Again this understanding is not confined to modern philosophers and scientist but has been an integral part of various wisdom traditions. For example in Mahayana Buddhism both the symbolic mode and the non-dual mode of knowing are recognised. They are called vijnana and prajna respectively. The great populariser of Eastern wisdom traditions, D T Suzuki, in Studies in Zen wrote:
“Prajna goes beyond vijnana. We make use of vijnana in our world of senses and intellect which is characterised by dualism in the sense there is one who sees and there is the other that is seen – the two standing in opposition. In prajna this differentiation does not take place; what is seen and the one who sees are identical: the seer is the seen and the seen is the seer.”(Italics in the original.)
So there you have it. It is fruitless to believe that the mystery residing in the Universe is but a shortcoming in Mankind’s intellectual capability or indeed reflecting an underlying lack of knowledge or data. Modern physics and the ancient wisdom traditions concur that mystery is woven into the very fabric of the Universe. It arises because we are active participants in the universe and if we try to withdraw in order to examine and describe the universe we automatically create “blindspots” and paradoxes. If we seek to know directly through non-dual experience we may personally get to experience reality more directly and without distortion but we are confronted with the dilemma that as soon as we try to portray that reality we must needs resort to dualism and symbolism which immediately curtails our capacity to represent reality to another.
As Einstein pointed out in the quote I began this essay with, mystery adds beauty to the Universe. The wonder that has captivated, inspired and provided spiritual nourishment to Mankind comes from this very mystery.
I have written previously that because reality is often difficult to approach directly for the reasons given above, oft-times we can get great insights by approaching it indirectly – through the use of metaphors and parables. Through the use of these tools many of the ancient sages wrote beautiful and insightful treatises on these fundamental questions. In that light then let me finish with a quote from the eighth century Vedantic sage, Shankara.
“Now a distinct and definite knowledge is possible in respect of everything capable of becoming an object of knowledge: but it is not possible in the case of that which cannot become such an object. That is Brahman, for it is the Knower, and the Knower can know other things, but cannot make Itself the object of Its own knowledge, in the same way that fire can burn other things but cannot burn itself. Neither can it be said that Brahman is able to become an object of knowledge for anything other than Itself, since outside Itself there there is nothing which can possess knowledge.”

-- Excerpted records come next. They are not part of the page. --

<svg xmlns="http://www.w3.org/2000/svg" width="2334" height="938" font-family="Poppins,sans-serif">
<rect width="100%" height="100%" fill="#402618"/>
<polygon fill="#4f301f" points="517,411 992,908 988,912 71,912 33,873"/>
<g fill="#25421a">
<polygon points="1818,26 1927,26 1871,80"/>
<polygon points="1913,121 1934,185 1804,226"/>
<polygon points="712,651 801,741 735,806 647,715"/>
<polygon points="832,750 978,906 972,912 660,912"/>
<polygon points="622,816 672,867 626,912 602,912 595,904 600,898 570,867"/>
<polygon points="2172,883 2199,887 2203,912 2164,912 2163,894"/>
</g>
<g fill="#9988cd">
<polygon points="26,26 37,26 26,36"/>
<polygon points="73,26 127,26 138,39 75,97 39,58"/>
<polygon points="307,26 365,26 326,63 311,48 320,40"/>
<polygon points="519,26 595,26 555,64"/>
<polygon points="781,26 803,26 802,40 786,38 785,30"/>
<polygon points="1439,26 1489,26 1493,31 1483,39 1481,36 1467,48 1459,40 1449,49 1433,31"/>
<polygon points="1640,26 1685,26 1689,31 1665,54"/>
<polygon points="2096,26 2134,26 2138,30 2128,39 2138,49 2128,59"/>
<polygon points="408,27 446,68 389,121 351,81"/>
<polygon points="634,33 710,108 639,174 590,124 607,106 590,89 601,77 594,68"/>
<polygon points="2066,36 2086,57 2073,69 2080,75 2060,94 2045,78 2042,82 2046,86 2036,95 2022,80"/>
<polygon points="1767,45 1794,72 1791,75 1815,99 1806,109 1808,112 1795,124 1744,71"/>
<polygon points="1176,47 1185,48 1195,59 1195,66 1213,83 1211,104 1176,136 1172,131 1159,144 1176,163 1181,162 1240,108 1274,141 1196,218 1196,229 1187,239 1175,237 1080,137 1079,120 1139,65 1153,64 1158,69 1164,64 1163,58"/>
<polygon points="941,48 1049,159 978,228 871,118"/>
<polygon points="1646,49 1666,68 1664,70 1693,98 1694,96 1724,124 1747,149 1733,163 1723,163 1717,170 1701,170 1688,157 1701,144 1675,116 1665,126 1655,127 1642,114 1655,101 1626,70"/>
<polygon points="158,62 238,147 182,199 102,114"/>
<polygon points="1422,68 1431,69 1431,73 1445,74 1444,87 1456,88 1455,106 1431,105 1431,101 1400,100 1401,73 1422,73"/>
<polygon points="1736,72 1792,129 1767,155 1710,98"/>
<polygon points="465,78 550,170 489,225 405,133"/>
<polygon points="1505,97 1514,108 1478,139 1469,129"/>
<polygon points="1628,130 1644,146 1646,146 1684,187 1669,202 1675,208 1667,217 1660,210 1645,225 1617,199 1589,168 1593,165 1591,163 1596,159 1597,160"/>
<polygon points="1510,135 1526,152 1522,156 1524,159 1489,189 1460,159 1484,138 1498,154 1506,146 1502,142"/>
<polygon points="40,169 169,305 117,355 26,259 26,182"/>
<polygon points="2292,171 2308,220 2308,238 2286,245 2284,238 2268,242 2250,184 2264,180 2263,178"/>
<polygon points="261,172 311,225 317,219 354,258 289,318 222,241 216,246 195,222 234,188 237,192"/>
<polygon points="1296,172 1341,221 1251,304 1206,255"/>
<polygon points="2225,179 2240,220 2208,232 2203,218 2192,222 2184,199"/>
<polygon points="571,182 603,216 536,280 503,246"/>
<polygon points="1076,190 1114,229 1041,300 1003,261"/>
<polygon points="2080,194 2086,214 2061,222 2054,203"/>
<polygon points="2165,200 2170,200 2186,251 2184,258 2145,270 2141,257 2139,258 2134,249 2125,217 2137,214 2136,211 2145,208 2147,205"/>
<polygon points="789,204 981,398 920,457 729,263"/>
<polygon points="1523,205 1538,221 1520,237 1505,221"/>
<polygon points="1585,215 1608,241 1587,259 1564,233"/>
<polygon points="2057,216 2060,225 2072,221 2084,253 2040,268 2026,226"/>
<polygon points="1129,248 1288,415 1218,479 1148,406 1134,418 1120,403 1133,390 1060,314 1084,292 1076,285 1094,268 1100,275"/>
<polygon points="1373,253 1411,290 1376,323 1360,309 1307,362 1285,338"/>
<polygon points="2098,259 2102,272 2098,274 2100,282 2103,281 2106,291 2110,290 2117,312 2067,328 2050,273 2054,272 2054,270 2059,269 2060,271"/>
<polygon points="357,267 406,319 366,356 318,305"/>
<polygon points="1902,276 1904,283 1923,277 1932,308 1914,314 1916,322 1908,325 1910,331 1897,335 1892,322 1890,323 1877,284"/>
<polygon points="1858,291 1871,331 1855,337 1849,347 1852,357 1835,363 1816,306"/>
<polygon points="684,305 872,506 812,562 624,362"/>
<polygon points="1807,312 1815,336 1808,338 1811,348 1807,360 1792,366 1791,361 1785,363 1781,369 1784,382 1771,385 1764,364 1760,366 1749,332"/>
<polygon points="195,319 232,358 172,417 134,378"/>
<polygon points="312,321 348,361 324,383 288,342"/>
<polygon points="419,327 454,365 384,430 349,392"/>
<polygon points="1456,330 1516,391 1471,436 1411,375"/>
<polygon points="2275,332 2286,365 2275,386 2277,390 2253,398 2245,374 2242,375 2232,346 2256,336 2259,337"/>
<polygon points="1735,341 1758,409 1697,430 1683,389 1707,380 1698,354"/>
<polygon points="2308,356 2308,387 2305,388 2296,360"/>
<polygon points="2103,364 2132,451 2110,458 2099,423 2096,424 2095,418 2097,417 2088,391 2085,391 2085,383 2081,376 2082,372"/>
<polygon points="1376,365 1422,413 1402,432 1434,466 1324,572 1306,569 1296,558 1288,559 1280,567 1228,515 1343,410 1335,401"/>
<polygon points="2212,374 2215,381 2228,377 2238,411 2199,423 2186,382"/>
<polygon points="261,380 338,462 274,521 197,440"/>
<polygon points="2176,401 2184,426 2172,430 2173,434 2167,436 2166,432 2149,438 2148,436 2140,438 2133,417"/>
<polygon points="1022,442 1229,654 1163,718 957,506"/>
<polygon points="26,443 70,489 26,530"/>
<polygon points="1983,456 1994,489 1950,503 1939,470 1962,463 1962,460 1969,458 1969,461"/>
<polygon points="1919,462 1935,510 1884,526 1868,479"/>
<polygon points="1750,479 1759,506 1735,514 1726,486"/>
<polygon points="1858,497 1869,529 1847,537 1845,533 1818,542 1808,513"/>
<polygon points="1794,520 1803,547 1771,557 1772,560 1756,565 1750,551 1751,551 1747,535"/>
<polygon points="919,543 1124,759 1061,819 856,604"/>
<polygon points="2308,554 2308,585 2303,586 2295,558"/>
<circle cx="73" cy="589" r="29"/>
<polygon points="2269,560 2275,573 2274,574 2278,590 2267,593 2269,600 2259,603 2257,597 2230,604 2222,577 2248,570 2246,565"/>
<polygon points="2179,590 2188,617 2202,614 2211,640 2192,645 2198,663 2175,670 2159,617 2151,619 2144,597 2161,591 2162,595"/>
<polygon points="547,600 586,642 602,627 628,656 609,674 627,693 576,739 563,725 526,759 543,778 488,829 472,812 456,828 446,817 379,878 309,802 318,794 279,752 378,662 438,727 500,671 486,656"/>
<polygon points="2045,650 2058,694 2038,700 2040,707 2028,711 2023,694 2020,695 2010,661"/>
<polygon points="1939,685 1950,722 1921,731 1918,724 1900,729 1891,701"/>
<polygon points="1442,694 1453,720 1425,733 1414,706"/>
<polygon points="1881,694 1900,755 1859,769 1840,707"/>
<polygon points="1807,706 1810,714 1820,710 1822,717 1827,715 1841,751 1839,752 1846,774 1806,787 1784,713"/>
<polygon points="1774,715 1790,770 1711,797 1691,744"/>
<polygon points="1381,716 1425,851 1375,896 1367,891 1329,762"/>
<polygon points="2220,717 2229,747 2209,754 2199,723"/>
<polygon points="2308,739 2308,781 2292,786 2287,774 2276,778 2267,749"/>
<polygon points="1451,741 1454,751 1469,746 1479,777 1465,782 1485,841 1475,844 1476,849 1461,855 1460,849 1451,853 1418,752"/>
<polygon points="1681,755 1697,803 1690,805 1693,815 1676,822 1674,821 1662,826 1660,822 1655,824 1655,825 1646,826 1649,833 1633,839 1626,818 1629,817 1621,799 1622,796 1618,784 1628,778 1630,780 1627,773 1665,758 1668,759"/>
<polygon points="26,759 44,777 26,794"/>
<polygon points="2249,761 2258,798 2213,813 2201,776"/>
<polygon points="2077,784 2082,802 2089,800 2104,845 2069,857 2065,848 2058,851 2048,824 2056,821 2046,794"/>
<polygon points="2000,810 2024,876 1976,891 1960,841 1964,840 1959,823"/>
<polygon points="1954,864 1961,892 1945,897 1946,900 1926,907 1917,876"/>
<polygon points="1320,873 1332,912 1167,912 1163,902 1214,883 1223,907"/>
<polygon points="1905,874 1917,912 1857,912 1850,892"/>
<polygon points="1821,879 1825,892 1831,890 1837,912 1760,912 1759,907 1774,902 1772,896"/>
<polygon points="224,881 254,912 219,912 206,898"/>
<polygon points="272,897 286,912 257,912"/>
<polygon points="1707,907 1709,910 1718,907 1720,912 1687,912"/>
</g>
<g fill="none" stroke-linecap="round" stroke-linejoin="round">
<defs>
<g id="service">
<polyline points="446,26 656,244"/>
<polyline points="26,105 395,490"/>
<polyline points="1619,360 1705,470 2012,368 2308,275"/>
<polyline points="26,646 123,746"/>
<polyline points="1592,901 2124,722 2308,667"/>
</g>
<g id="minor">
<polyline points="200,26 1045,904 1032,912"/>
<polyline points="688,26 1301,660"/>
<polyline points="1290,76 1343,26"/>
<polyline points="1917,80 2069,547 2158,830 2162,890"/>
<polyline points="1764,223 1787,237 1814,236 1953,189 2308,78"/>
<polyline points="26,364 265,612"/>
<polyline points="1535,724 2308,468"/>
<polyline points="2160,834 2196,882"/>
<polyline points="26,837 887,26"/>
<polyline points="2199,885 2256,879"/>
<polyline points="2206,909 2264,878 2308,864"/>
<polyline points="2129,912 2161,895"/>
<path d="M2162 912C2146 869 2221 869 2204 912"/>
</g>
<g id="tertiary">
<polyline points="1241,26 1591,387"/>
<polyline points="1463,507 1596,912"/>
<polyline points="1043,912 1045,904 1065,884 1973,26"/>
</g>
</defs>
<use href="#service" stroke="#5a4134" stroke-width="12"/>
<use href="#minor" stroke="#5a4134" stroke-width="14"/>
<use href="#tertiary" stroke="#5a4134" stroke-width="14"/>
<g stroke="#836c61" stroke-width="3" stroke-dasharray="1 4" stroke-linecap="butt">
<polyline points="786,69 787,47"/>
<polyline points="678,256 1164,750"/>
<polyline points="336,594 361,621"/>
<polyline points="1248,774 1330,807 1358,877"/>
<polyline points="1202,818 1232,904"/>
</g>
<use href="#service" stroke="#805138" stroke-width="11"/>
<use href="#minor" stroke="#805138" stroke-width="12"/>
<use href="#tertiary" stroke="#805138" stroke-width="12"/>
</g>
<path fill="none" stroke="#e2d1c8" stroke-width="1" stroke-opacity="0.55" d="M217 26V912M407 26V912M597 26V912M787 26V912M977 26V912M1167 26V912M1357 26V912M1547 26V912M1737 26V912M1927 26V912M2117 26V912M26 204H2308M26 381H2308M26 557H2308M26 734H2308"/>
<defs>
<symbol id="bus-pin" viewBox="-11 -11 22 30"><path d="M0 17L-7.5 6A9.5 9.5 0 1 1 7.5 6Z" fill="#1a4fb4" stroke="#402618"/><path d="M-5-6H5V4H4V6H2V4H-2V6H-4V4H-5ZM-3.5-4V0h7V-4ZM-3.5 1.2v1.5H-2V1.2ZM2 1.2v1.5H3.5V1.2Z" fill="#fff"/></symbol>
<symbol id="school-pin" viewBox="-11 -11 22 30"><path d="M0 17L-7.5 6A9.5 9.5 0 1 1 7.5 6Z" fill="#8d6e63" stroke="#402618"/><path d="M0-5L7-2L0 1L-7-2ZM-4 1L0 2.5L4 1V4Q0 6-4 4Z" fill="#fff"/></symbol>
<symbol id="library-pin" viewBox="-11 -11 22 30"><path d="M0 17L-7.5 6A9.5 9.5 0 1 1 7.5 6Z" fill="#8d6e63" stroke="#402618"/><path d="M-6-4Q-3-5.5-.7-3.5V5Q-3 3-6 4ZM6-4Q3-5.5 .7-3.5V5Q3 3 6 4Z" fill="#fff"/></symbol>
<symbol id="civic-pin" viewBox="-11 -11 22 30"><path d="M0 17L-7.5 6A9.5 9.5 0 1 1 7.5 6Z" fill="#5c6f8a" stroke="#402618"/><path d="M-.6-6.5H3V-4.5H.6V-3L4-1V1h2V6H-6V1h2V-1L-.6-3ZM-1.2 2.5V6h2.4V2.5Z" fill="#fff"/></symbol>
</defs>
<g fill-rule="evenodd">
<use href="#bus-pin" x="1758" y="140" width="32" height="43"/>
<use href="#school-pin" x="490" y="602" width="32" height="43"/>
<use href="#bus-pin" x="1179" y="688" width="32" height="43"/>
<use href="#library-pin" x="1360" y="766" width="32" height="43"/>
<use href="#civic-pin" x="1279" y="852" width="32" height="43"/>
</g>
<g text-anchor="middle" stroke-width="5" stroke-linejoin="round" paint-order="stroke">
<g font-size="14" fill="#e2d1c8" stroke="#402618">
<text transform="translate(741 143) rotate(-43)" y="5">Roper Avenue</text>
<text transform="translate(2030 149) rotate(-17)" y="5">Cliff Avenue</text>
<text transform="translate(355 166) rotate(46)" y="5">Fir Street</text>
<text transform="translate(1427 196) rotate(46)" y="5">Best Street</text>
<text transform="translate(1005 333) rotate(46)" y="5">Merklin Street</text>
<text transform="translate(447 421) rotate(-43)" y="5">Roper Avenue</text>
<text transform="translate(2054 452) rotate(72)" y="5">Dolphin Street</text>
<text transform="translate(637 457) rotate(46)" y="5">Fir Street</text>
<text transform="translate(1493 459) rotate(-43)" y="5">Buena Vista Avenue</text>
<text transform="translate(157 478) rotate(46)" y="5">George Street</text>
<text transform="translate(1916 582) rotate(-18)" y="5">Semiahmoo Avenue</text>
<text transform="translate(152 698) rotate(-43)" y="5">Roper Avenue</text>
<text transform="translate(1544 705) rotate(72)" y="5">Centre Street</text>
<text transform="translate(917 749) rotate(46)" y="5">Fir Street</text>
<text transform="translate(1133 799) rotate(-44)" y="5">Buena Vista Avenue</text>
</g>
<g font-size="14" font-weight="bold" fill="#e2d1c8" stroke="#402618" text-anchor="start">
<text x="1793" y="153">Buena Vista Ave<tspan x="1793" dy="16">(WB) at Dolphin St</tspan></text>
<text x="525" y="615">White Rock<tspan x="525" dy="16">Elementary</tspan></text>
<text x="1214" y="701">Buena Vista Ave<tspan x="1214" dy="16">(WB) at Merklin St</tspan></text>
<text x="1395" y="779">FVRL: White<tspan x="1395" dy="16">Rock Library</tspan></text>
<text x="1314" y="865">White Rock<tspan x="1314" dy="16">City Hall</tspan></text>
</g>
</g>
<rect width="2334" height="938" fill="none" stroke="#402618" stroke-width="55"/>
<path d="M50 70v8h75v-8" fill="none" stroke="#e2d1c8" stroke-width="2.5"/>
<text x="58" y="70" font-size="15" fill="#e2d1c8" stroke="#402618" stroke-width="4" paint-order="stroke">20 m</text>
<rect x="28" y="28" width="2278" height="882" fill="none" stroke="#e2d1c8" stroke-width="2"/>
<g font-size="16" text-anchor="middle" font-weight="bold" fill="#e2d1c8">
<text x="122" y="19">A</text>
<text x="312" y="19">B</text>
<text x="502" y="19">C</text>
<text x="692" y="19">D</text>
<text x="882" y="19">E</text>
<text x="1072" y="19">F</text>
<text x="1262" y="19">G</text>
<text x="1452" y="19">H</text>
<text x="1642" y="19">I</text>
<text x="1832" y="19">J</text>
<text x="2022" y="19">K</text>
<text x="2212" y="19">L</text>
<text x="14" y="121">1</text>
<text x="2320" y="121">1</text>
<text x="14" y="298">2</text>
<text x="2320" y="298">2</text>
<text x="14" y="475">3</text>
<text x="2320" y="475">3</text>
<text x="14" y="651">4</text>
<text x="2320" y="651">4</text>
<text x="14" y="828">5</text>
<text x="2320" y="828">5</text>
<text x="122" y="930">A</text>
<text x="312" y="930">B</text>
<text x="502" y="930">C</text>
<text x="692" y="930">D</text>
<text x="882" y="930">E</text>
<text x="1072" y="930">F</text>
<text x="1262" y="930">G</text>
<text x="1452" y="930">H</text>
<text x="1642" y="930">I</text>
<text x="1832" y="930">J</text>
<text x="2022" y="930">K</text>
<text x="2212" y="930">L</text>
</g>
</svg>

This piece is particularly beautiful Ted,
Thank you.
BARBARA
He who knows does not speak,
He sho speaks does not know.
Ted, this is a beautiful piece. I believe that without mystery there can be no meaningful life.
I read somewhere in the Yoga Sutras of Patanjali, “The knowing seeks to be known and is expressed in being”.
That seeking must surely be another facet of mystery or vice versa.
Alan
This blog appears to me to describe the great divide I.e. belief in reason vs belief in something beyond reason.
Similarly:
Materialist vs idealist
Science vs supernatural
Atheist vs religious
Dennett vs Watts (your example)
Mind vs matter
Is there a case for reconciliation…… No if you’re an atheist materialist; yes if you’re a mystic perhaps.
In regards to determinism – Free will vs no free will. This divide (but not clean cut) is possibly the greatest philosophical delemma of our time requiring day to day application. Both positions are argued from both sides and also complicated by the compatabilist/incompatibilist views. Maybe this divide can provide a glimpse of reconciliation.